Similarly, we say things like, “My mind is restless. My mind is fearful. My mind is quiet.” But, if you will observe, all of this has nothing to do with the mind itself. It has something to do with the content of the mind. It has something to do with what you’re holding in your mind. The mind itself is not a part of this conversation. The mind is never disturbed because mind is always mind, whatever the nature of the mind might be.
Your mind is like a cup. Depending on the contents of the cup, you designate a quality to the cup, because the cup itself has no qualities. You pour water into it, it accepts. You pour coffee into it, it accepts. It will never question the contents. If the mind is not interested in knowing the contents, if the mind is not arguing, then who is talking about the disturbed mind, or the peaceful mind? Whose quest is all of this?

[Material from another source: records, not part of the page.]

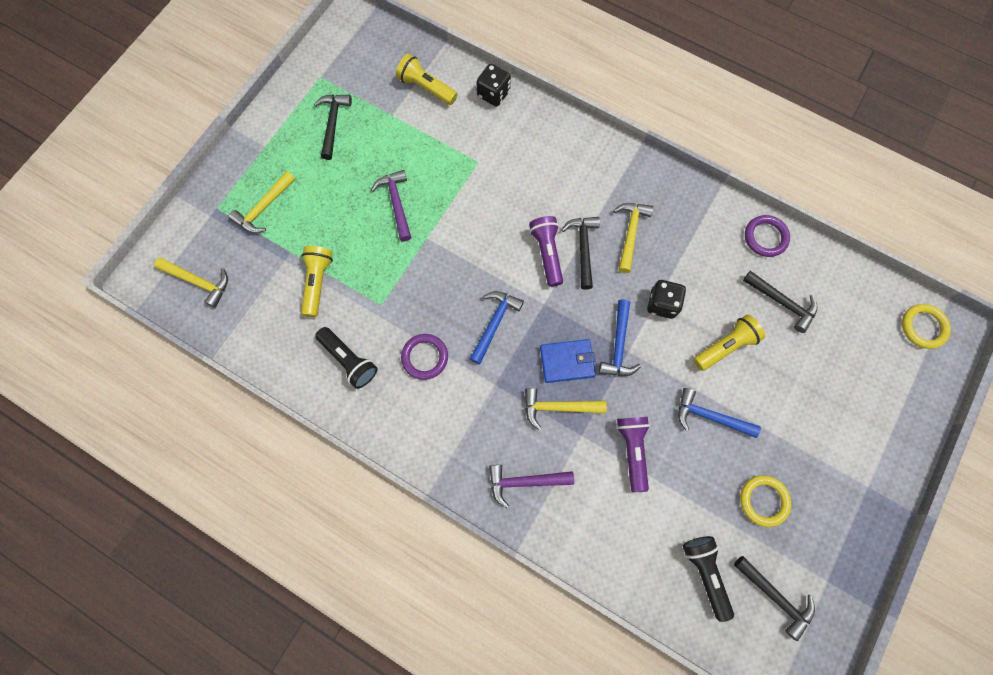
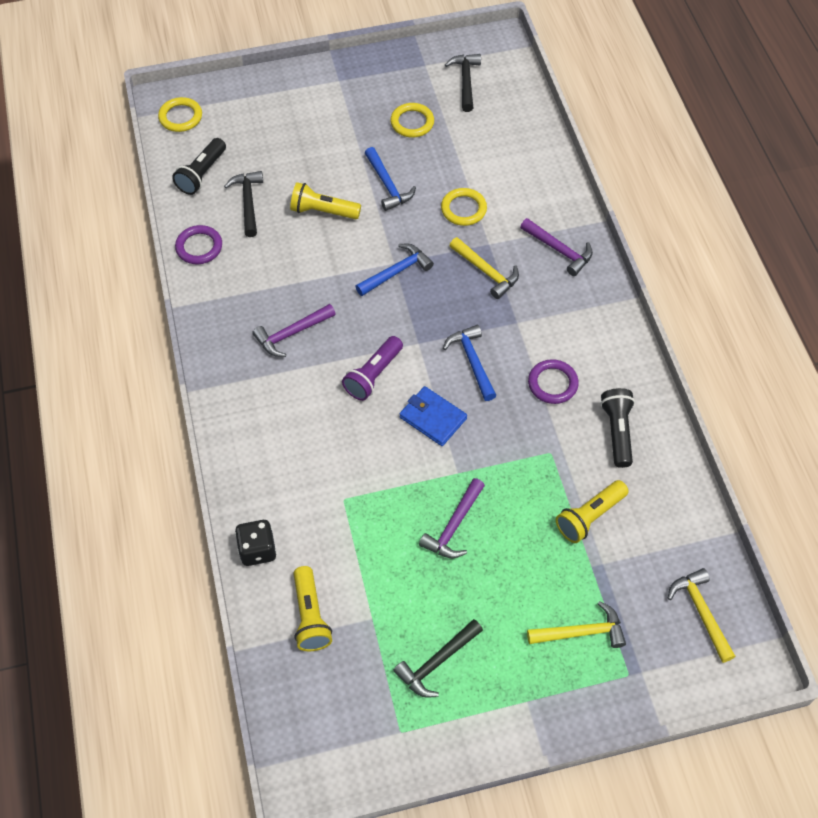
camera: 135 degrees left, 15 degrees down
blue hammer [469,291,524,365] -> blue hammer turned 90 degrees clockwise [443,325,497,401]
blue wallet [540,339,596,383] -> blue wallet moved to [399,386,467,446]
black hammer [561,217,600,290] -> none
yellow hammer [613,203,653,273] -> purple hammer [252,304,335,357]
purple flashlight [617,417,650,492] -> yellow ring [441,188,487,226]
black dice [647,280,686,319] -> none
black flashlight [683,536,734,622] -> black flashlight moved to [172,138,226,195]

The next time you think your mind is disturbed, it’s very important to remember that your mind is not disturbed, but disturbance has been added to your mind. The moment you conclude that your mind is disturbed, you will want to do something that will take you into more distractions: “My mind is disturbed. I want to relax, maybe go out and watch a movie. I need to do something with my hands, I need to get busy.” You cannot quieten the mind simply by telling it to be quiet, or by distracting it. This is where you need a different method: That different method, that scientific method is called meditation. Meditation is really an effort to grasp the mind, which is everywhere, yet invisible.